_Work order_
From top to bottom, retype the data exactly, passing over any picture.
.....
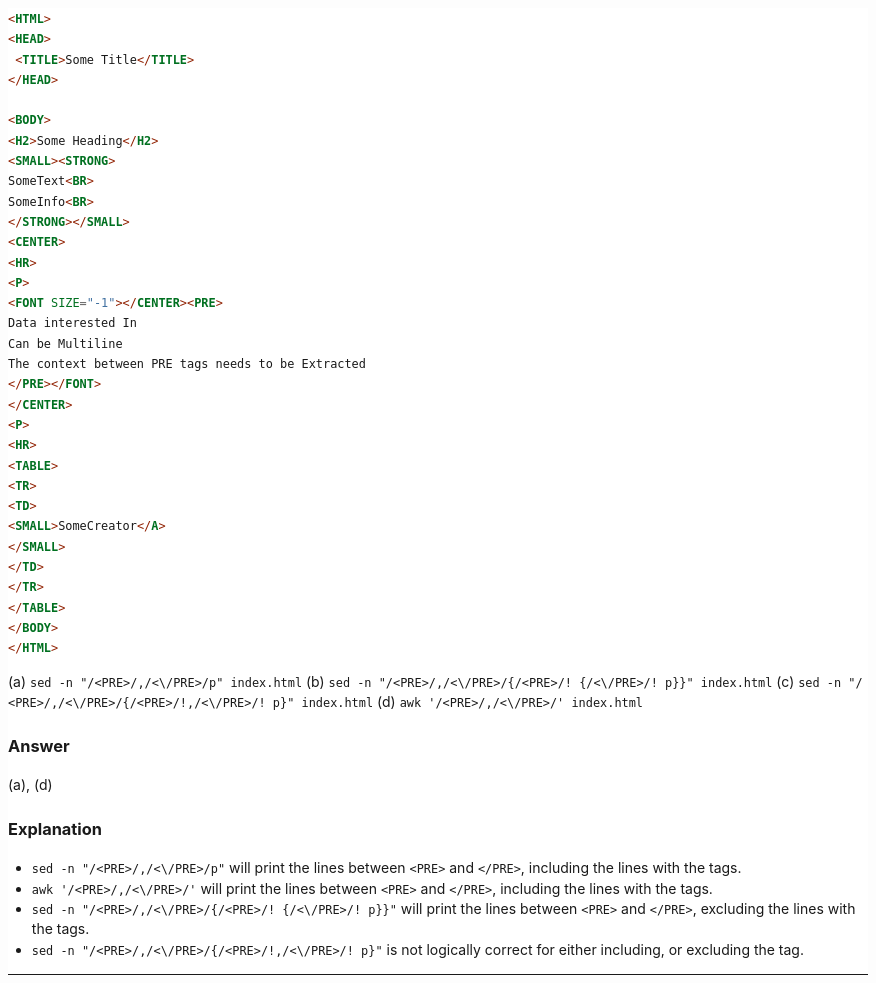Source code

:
 ```html
<HTML>
<HEAD>
 <TITLE>Some Title</TITLE>
</HEAD>

<BODY>
<H2>Some Heading</H2>
<SMALL><STRONG>
SomeText<BR>
SomeInfo<BR>
</STRONG></SMALL>
<CENTER>
<HR>
<P>
<FONT SIZE="-1"></CENTER><PRE>
Data interested In
Can be Multiline
The context between PRE tags needs to be Extracted
</PRE></FONT>
</CENTER>
<P>
<HR>
<TABLE>
<TR>
<TD>
<SMALL>SomeCreator</A>
</SMALL>
</TD>
</TR>
</TABLE>
</BODY>
</HTML>
```

(a) `sed -n "/<PRE>/,/<\/PRE>/p" index.html`
(b) `sed -n "/<PRE>/,/<\/PRE>/{/<PRE>/! {/<\/PRE>/! p}}" index.html`
(c) `sed -n "/<PRE>/,/<\/PRE>/{/<PRE>/!,/<\/PRE>/! p}" index.html`
(d) `awk '/<PRE>/,/<\/PRE>/' index.html`

### Answer

(a), (d)

### Explanation

- `sed -n "/<PRE>/,/<\/PRE>/p"` will print the lines between `<PRE>` and `</PRE>`, including the lines with the tags.
- `awk '/<PRE>/,/<\/PRE>/'` will print the lines between `<PRE>` and `</PRE>`, including the lines with the tags.
- `sed -n "/<PRE>/,/<\/PRE>/{/<PRE>/! {/<\/PRE>/! p}}"` will print the lines between `<PRE>` and `</PRE>`, excluding the lines with the tags.
- `sed -n "/<PRE>/,/<\/PRE>/{/<PRE>/!,/<\/PRE>/! p}"` is not logically correct for either including, or excluding the tag.

---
.....
_Final answer_
Source code

:
 ```html
<HTML>
<HEAD>
 <TITLE>Some Title</TITLE>
</HEAD>

<BODY>
<H2>Some Heading</H2>
<SMALL><STRONG>
SomeText<BR>
SomeInfo<BR>
</STRONG></SMALL>
<CENTER>
<HR>
<P>
<FONT SIZE="-1"></CENTER><PRE>
Data interested In
Can be Multiline
The context between PRE tags needs to be Extracted
</PRE></FONT>
</CENTER>
<P>
<HR>
<TABLE>
<TR>
<TD>
<SMALL>SomeCreator</A>
</SMALL>
</TD>
</TR>
</TABLE>
</BODY>
</HTML>
```

(a) `sed -n "/<PRE>/,/<\/PRE>/p" index.html`
(b) `sed -n "/<PRE>/,/<\/PRE>/{/<PRE>/! {/<\/PRE>/! p}}" index.html`
(c) `sed -n "/<PRE>/,/<\/PRE>/{/<PRE>/!,/<\/PRE>/! p}" index.html`
(d) `awk '/<PRE>/,/<\/PRE>/' index.html`

### Answer

(a), (d)

### Explanation

- `sed -n "/<PRE>/,/<\/PRE>/p"` will print the lines between `<PRE>` and `</PRE>`, including the lines with the tags.
- `awk '/<PRE>/,/<\/PRE>/'` will print the lines between `<PRE>` and `</PRE>`, including the lines with the tags.
- `sed -n "/<PRE>/,/<\/PRE>/{/<PRE>/! {/<\/PRE>/! p}}"` will print the lines between `<PRE>` and `</PRE>`, excluding the lines with the tags.
- `sed -n "/<PRE>/,/<\/PRE>/{/<PRE>/!,/<\/PRE>/! p}"` is not logically correct for either including, or excluding the tag.

---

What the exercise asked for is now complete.